Mariana também não sabe como vai ser daqui para frente. Ela e o marido, o marceneiro Janilson Nogueira, 34, passaram a noite na casa de vizinhos e não sabem como vão recomeçar. “Não conseguimos salvar nada, nem os documentos. Não temos para onde ir”, disse Mariana.

Até as 17h de ontem, os corpos de Lucas, Sandra e Sival, permaneciam no IML. O enterro está sendo organizado por um parente próximo e ainda não há data definida. O corpo de Delcik Barreto Venas, 64, também morto no deslizamento, será enterrado às 11h de hoje no Cemitério Campo Santo.

Força
Os filhos de Delcik estavam inconformados. Todos conseguiram se salvar, mas o pai, que precisava de ajuda para andar, acabou soterrado. “A casa era frente de rua, ninguém nunca imaginou que esse barro ia chegar até aqui. A gente esperava que um dia caísse, mas não com essa força toda”, contou Antônio Carlos Vaisi, 34.
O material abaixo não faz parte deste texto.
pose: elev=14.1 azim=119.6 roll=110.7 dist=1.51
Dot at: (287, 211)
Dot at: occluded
Na hora do deslizamento, ele estava na casa de outro irmão, que tem o quintal para a encosta, quase ao lado da casa do pai, mas que não foi atingida. “Eu estava dando comida para as galinhas quando o povo lá de cima começou a gritar que estava caindo, mas a gente não acreditou. Daqui a pouco, lá vem o barro”, relatou.

Nessa mesma casa, oito pessoas participavam de um culto na hora do deslizamento. Quando ouviram o barulho, todos saíram correndo, ainda por cima do barro e restos das casas para tentar se salvar. “Só olhei para trás para ver se o barro ainda tava correndo e depois corremos por cima das coisas mesmo com medo de cair mais”, lembrou Antônio Carlos.

Também filho de Delcik, Claudio Jesus Vaisi, 32 anos, tinha dado almoço para o pai e saiu com o irmão Renato, para almoçar também. Logo depois de sair de casa, o deslizamento aconteceu e não houve tempo de resgatar o pai. A cadeira de rodas ficou retorcida no meio do entulho.

Área de risco
Segundo o diretor-geral da Defesa Civil de Salvador, Álvaro da Silveira Filho, equipes do órgão já teriam visitado a localidade em semanas anteriores à tragédia. Lá houve a identificação de áreas de risco nas proximidades, no entanto, o ponto onde houve o desmoronamento no domingo não foi identificado pela Defesa Civil.